Hope is the optimism that inspires people and helps them overcome seemingly insurmountable obstacles—the distant light at the end of the tunnel. Hope allows you to look forward to your situation but can also help you recover.

Everyone has a story, but what makes it a story of hope is that it emphasizes the possibility of a positive outcome, despite challenging circumstances or setbacks. In class, we read four stories, each focusing on a challenge and associated words: hope, resilience, survival and adversity.

While reading these stories, I found an article that closely related to me. In the sports world, the worst thing that can happen is a career-ending injury, especially when it is your job.

In August of 2014, that is exactly what happened to Paul George, an NBA superstar. While training with Team USA, he broke his leg, possibly ending his career. Merely returning to the NBA would have been a success story. But returning to superstardom was thought to be impossible. Before he could even pick up a basketball, he needed to relearn to walk. “Ninety percent of the whole rehab is mental,” George said. “You’re doing the same stuff, day after day, that gets tiring. It’s tedious work rehabbing. That was really the whole battle was how do I keep motivation.” Being away from the game made George cherish it and how much it meant.

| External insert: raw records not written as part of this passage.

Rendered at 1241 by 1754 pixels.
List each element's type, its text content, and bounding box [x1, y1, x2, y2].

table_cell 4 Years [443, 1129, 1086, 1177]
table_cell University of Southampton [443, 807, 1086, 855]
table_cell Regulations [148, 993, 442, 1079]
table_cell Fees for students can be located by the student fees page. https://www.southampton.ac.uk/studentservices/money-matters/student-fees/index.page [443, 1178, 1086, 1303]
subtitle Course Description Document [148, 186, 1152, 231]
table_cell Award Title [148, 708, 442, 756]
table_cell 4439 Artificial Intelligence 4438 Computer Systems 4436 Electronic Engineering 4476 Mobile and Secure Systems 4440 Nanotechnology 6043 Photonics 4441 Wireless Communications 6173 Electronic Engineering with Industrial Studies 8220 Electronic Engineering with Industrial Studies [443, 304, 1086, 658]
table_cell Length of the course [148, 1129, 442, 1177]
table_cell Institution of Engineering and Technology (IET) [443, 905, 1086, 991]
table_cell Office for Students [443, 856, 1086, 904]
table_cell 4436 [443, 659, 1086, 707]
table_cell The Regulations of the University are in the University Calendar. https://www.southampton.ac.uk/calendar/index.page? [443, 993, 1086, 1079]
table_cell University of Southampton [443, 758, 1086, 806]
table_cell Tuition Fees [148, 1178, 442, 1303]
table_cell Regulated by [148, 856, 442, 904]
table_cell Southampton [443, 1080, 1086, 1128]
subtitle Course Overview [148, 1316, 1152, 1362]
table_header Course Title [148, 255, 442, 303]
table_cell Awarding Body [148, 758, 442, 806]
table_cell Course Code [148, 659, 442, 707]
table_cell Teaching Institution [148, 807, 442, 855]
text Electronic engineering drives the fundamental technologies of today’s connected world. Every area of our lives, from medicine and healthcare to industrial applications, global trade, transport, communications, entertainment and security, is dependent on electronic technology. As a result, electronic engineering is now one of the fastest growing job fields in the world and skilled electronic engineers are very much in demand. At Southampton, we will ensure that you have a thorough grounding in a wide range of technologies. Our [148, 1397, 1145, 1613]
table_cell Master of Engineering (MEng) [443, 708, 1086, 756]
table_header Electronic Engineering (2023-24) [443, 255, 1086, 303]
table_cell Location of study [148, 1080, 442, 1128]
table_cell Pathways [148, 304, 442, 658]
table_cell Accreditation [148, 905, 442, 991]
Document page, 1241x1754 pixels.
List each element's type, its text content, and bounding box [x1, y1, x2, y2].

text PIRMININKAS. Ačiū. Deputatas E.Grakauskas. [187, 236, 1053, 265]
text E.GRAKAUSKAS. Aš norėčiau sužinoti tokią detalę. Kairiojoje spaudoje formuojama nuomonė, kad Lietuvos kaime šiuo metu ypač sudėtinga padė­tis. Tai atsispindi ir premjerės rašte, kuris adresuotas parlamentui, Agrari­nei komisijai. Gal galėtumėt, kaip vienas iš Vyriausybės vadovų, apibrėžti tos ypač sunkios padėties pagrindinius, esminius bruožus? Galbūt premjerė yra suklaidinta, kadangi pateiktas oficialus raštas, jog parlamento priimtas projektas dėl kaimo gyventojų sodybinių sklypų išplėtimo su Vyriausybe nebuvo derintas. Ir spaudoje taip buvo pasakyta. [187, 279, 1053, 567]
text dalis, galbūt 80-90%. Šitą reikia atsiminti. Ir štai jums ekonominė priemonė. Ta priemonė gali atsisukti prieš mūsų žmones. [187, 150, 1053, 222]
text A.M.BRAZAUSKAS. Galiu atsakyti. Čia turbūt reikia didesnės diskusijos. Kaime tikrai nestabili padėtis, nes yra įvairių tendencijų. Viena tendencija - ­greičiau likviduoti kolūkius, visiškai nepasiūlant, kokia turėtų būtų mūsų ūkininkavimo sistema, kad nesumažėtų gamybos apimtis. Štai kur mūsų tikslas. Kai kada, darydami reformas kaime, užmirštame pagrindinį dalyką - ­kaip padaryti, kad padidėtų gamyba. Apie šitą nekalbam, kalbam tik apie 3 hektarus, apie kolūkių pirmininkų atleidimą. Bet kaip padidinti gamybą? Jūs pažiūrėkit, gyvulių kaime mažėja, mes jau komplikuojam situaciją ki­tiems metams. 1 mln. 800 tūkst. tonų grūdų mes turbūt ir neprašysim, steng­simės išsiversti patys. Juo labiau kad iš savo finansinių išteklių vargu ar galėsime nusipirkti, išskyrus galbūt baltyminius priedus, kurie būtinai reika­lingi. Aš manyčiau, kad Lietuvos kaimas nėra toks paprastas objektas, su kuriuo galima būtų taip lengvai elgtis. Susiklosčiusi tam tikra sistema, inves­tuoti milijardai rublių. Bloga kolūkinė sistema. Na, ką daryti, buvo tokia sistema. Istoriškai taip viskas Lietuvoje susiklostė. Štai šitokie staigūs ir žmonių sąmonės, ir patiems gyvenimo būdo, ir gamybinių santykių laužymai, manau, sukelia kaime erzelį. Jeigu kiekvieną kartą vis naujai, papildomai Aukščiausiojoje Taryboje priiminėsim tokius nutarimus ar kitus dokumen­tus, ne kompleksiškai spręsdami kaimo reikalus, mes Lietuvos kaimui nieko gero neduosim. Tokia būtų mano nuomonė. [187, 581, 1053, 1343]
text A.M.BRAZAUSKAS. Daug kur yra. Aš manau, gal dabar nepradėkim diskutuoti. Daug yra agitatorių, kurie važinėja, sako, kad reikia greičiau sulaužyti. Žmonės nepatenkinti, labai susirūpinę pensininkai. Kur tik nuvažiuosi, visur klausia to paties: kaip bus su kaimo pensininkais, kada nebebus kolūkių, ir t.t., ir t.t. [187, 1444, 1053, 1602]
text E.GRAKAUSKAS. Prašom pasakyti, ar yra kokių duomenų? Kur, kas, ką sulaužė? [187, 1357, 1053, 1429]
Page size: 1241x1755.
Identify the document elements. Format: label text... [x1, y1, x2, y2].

Being an athlete, I connect to this situation where you feel helpless from an injury. Learning from George’s recovery shows the incredible mental resilience and strength you need to recover. Bouncing back and defying the odds demonstrates mental strength’s importance through tough times. These lessons are not just for basketball players, but they are life skills for any adversity.

Often times we might think the world is out to get us, but it is all how you perceive your situation. If you only focus on the bad, you will only see the bad things and miss all the good things that might happen. You have to learn from failure, turning tough times into a lesson. Life goes up and down, and knowing your situation will improve is the first step to resilience. The next step, like George, is starting by taking those baby steps. That is what makes a story of hope.